We really think that there may be a major inflection point building for a significant increase in metals. Take the previous checklist of macro economic issues and couple them with the following factoids:
- The entire worldwide value of all gold exchange-traded products (ETPs) currently represents just 2.1% of the cash and short-term investments held by S&P 500 corporations. If 20% of these companies decided to put a mere 5% of their available holdings into these precious metals vehicles, their value would more than double.
- If just 1% of the physical currency (M1) floating around the system were used to buy gold Eagles, it would be 13 times more than the entire value of all coins purchased last year.
- If corporations chose to invest 1% of their cash in silver ETFs, it would surpass the total current value of all such ETFs.

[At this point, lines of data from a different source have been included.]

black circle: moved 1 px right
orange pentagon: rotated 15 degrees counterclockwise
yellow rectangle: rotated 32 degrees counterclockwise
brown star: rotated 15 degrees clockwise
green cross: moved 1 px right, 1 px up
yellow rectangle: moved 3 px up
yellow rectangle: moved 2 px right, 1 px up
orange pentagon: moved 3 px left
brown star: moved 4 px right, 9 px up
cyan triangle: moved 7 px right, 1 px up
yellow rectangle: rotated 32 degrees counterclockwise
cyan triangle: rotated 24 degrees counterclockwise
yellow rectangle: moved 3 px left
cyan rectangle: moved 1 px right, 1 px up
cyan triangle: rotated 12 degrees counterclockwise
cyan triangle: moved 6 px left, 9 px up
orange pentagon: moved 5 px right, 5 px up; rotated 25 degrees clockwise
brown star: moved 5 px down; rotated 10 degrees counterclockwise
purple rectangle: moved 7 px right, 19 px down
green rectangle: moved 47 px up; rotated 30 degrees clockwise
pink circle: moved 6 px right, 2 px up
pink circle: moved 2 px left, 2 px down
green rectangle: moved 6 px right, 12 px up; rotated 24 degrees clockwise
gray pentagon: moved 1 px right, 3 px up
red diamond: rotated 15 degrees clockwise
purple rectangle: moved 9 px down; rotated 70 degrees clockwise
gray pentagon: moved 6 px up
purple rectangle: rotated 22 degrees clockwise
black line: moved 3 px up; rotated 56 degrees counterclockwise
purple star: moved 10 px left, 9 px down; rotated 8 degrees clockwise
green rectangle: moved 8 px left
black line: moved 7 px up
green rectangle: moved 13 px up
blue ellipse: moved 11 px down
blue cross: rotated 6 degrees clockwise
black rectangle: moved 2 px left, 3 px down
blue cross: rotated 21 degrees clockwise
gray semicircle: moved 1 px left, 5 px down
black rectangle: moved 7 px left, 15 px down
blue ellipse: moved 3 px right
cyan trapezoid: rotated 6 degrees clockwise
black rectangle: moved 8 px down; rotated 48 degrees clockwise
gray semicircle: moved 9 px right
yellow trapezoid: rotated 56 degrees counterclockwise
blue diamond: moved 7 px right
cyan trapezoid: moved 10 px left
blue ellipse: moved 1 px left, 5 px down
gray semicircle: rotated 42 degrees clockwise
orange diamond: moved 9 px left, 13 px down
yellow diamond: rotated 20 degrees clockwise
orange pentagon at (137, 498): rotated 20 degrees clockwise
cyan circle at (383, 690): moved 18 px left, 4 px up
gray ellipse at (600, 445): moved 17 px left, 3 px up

- If corporations moved 5% of their “short-term investments” evenly into gold stocks, the market cap of every gold company would increase by 20%. If they chose silver stocks, they’d each grow by a factor of six.
- Five percent of M1 would increase the market cap of gold producers by 14%. The same fraction would be 3.4 times bigger than the entire current value of all primary silver producers.
So, when you look at how small metals holdings are in the entire scheme of investments, and you couple that with the fact that we’ve seen a cooling or sell off in metals, but yet not one thing has changed. Then you just have to ask yourself — does the market really have it figured out? We believe the answer is NO! its clear that the economy is not getting better. The global picture is not getting better. We do have inflation and at much higher levels that the government will tell you. This sounds like a ideal and fantastic time to be moving in precious metals with you self directed IRA.
The information provided is for educational purposes only and are not a solicitation or offering of an investment, investment advice, or tax advice. You should consult with your tax, legal or financial advisor to determine the suitability of any investments made with a self directed IRA account.